Datalogix’s acquisition Tuesday of shopper marketing and loyalty data company Spire indicates a growing trend around in-store marketing: blending traditional shopper-and-trade-marketing dollars with brand spend.
"[Traditionally], shopper decisions would be made specifically by the teams at P&G and Unilever or Kraft, who own those retailer relationships and have got a certain fixed allocation of shopper dollars,” Datalogix CEO Eric Roza told AdExchanger. “What we’re seeing happening, increasingly, is that bigger brand budgets are being put into answering, ‘How can I reach the right people and make this accountable to sales so it’s safe for me to move money to digital?’”

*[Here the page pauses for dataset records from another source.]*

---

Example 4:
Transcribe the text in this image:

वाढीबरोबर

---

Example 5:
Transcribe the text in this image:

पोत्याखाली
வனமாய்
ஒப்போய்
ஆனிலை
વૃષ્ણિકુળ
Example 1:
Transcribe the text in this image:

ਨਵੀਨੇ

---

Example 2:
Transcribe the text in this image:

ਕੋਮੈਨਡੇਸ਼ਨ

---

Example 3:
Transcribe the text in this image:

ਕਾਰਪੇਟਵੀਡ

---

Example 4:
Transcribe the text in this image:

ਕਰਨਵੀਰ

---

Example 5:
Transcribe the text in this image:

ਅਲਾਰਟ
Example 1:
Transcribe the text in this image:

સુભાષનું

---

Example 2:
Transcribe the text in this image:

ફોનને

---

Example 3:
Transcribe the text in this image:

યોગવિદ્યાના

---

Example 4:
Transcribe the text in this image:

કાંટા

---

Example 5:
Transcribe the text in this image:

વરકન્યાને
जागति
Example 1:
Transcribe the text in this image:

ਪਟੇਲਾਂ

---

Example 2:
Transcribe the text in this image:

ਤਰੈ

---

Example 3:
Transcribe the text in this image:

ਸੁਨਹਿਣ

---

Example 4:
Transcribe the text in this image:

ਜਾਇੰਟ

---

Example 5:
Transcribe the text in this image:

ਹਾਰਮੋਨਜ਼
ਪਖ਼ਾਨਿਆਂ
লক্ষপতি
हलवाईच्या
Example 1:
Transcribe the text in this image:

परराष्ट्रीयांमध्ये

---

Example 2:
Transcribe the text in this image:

Spire specializes in shopper marketing, which is in-store marketing designed to drive spontaneous purchases. To power these initiatives, the company has its hands on loyalty card data, data around the point-of-sale purchase, and trade-level data (i.e., information around demand distributors use to determine how much of a product they should send to a store).
“These retailers have spent hundreds of millions of dollars reaching their consumers largely through freestanding inserts and newspapers and we know there’s going to be a more efficient way to reach those people [in store, and in the moment] where they spend their time right now,” he explained. “We’re trying to help them and the ad-tech landscape kind of discover each other.”
The ambitious, far-reaching initiative is around tightening the links between online data, first- and third-party data sets and trade-level information. It’s a goal that, among other things, requires a tremendous amount of technical know-how and integration. But Roza is hopeful. Once that happens, he said, “you get into a scenario where everybody wins.”